=== Source document ===
Kluwer Meditation Blog.

June 8 began the 2012 UEFA European Football Championship. The final round of the 14th European Championship for national football teams (commonly referred to as ‘Euro 2012’) is being hosted by Poland and Ukraine between 8 June and 1 July 2012. As the world’s third largest sports event, the UEFA Championship has been equipped with the efficient ADR platform for resolving disputes.

Sport is now big business. The huge sums of money that are nowadays at stake in sport at the elite level. The sports industry is estimated to account for between 3 and 6 per cent of total world trade (William McAuliffe, Antonio Rigozzi, Sports Arbitration, Thus it comes as no surprise that it is also a major source of legal disputes.

“[T]he unique investment of competitive egos, emotions, expectations, and money in international sports almost guarantees a dividend of highly charged disputes…..[and] [t]he structure for resolving them is complex” (James A.R. Nafziger, Forward [in:], Ian Blackshaw, Sport, Mediation and Arbitration, T.M.C. Asser Press 2009).

Why is mediation well-suited for sports? Perhaps because there is no one winner, and no looser? ‘Sport’ is by definition a form of competitive activity. Great athletes and coaches hate to loose. In successful mediation everyone can be a winner.

According to Simon Gardiner (Sports Law, Routledge 2006, p. 251), another main advantage of using mediation to settle sports disputes is that the process preserves personal and business relationships. “The sports world is a small one – everyone seems to know somebody – and relationships, and indeed, reputations, are therefore more important and worth preserving”. Mediation allows “legal disputes to be resolved within the family of sport”.

Sports disputes may undoubtedly have negative effect on fans and team morale. Mediation is praised for its potential to promote the ‘spirit of understanding and fair play’.

The largest institution providing professional ADR services for sports disputes is the Court of Arbitration for Sport (CAS). The CAS was created in 1984 and is placed under the administrative authority of the International Council of Arbitration for Sport (ICAS), in Lausanne.

=== Records ===
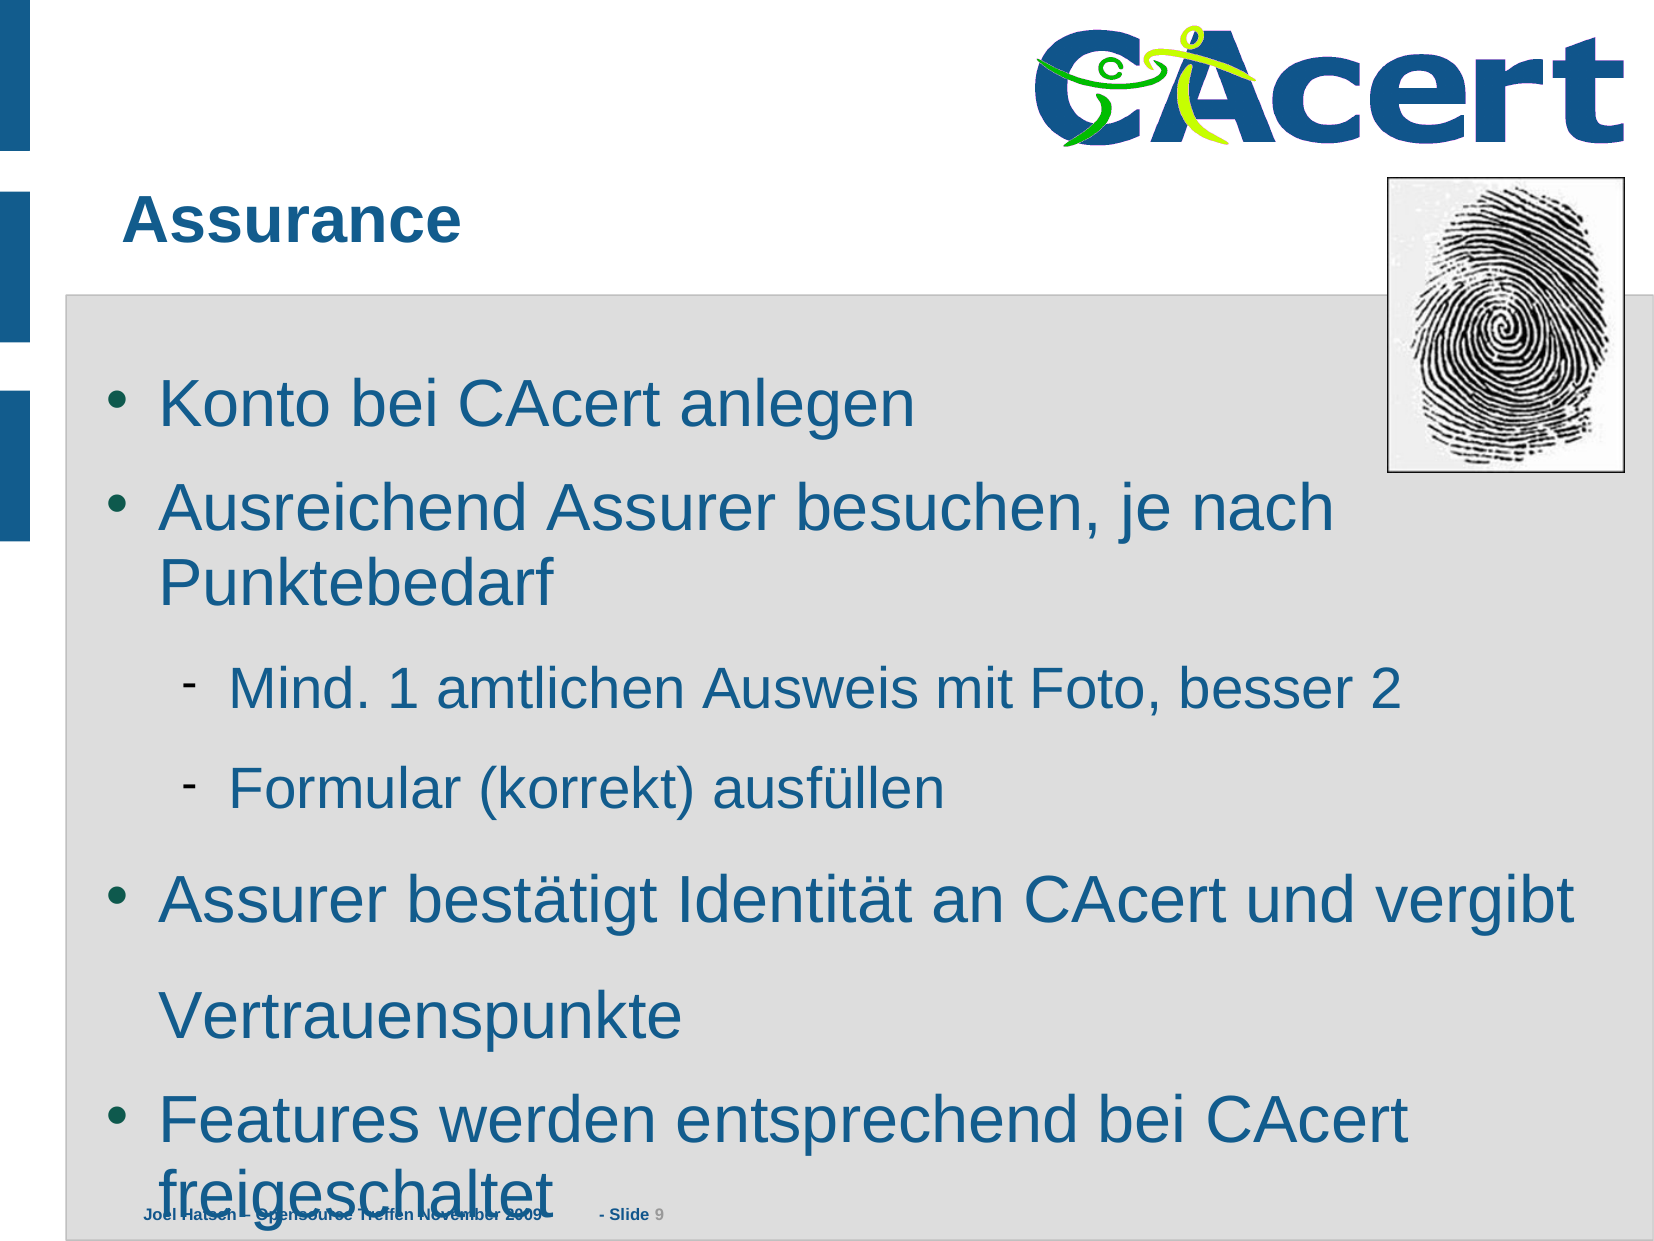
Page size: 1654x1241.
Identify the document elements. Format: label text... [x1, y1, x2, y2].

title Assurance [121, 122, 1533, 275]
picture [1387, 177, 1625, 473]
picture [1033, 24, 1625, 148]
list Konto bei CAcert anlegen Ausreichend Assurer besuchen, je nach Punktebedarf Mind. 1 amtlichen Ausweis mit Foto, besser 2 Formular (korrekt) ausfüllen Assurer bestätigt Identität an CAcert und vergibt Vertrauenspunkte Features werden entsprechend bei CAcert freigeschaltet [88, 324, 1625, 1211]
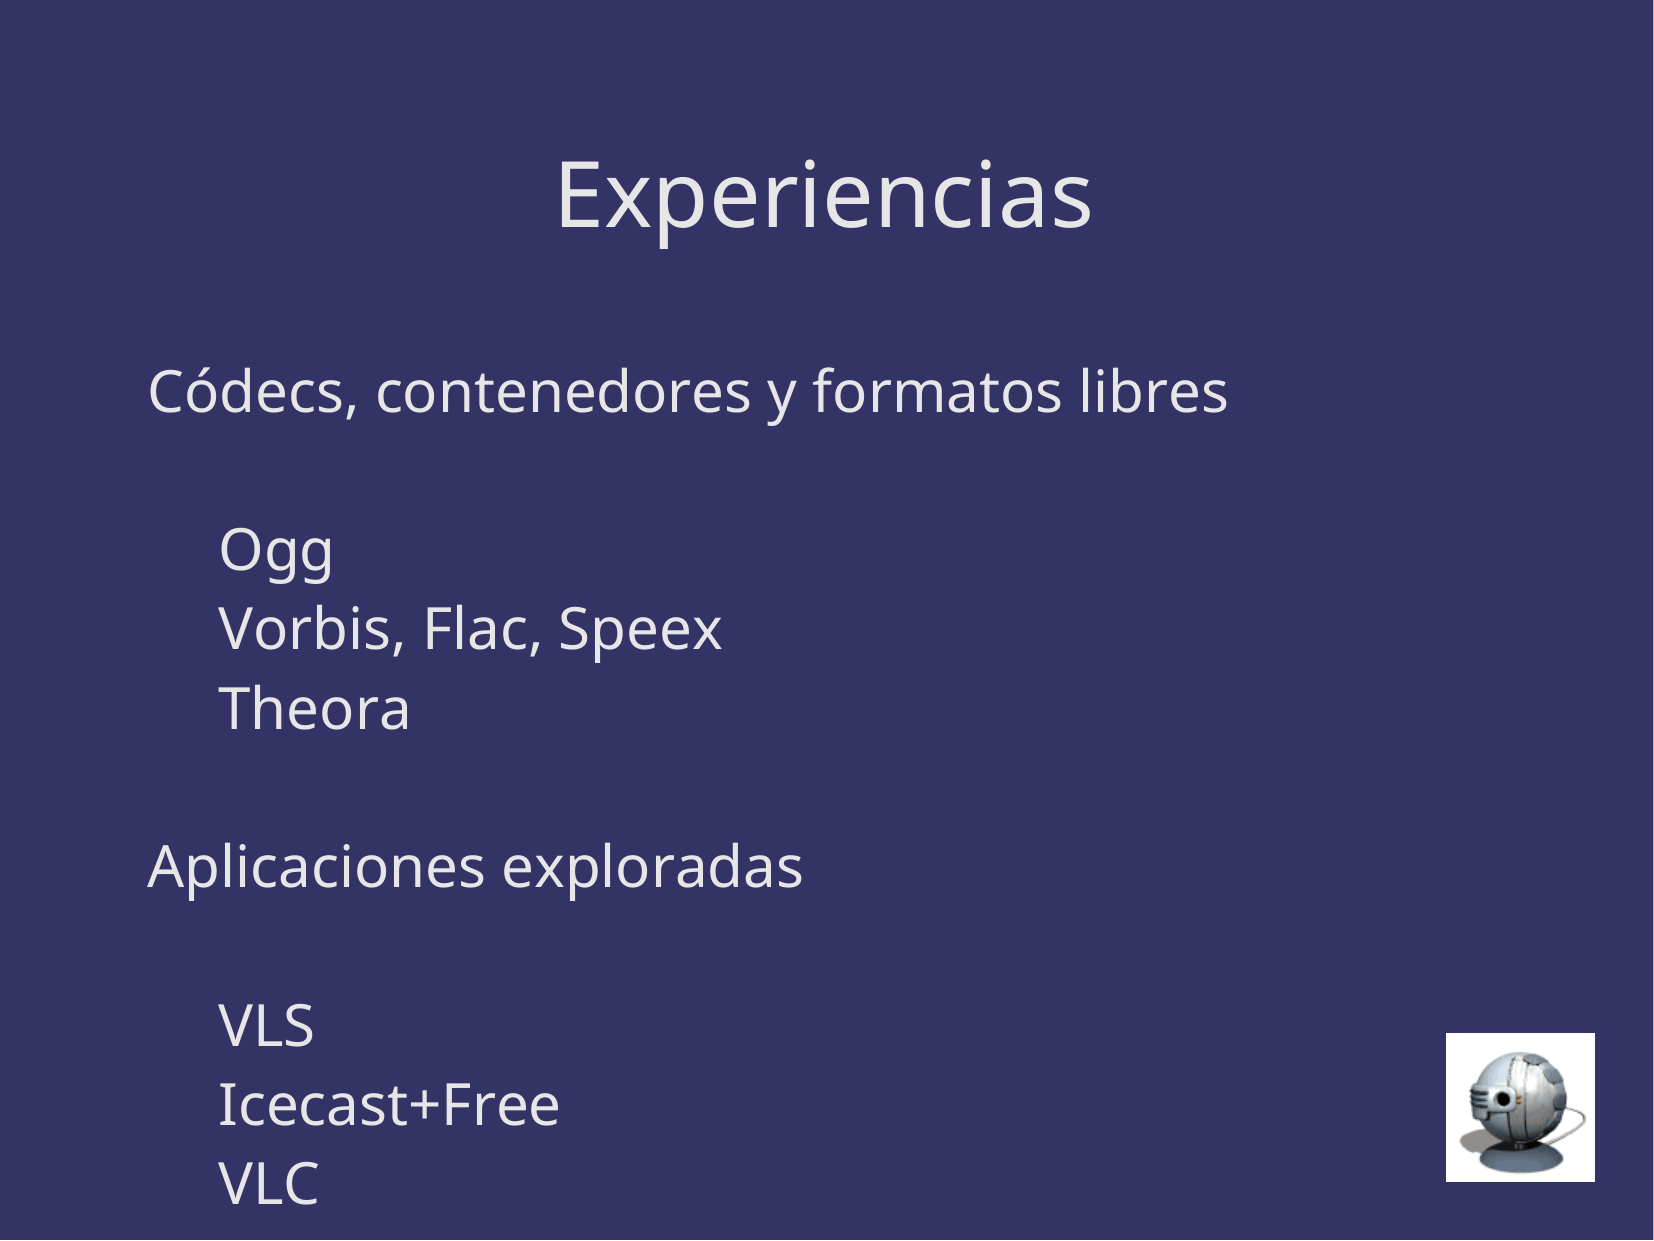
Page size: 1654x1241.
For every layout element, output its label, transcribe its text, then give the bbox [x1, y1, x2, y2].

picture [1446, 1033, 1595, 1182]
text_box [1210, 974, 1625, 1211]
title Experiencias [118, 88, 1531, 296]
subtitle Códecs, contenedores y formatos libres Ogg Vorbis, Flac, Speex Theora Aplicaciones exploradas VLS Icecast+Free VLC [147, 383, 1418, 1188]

=== Directions ===
a) Could you repeat the passage of the sports mediation blog post starting with "Sport is now" and going on through "of legal disputes."?
b) Reproduce the entries above verbatim, leaving the pictures out.

=== The responses ===
a)
Sport is now big business. The huge sums of money that are nowadays at stake in sport at the elite level. The sports industry is estimated to account for between 3 and 6 per cent of total world trade (William McAuliffe, Antonio Rigozzi, Sports Arbitration, Thus it comes as no surprise that it is also a major source of legal disputes.

b)
Page size: 1654x1241.
Identify the document elements. Format: label text... [x1, y1, x2, y2].

title Assurance [121, 122, 1533, 275]
picture [1387, 177, 1625, 473]
picture [1033, 24, 1625, 148]
list Konto bei CAcert anlegen Ausreichend Assurer besuchen, je nach Punktebedarf Mind. 1 amtlichen Ausweis mit Foto, besser 2 Formular (korrekt) ausfüllen Assurer bestätigt Identität an CAcert und vergibt Vertrauenspunkte Features werden entsprechend bei CAcert freigeschaltet [88, 324, 1625, 1211]
Page size: 1654x1241.
For every layout element, output its label, transcribe its text, then give the bbox [x1, y1, x2, y2].

picture [1446, 1033, 1595, 1182]
text_box [1210, 974, 1625, 1211]
title Experiencias [118, 88, 1531, 296]
subtitle Códecs, contenedores y formatos libres Ogg Vorbis, Flac, Speex Theora Aplicaciones exploradas VLS Icecast+Free VLC [147, 383, 1418, 1188]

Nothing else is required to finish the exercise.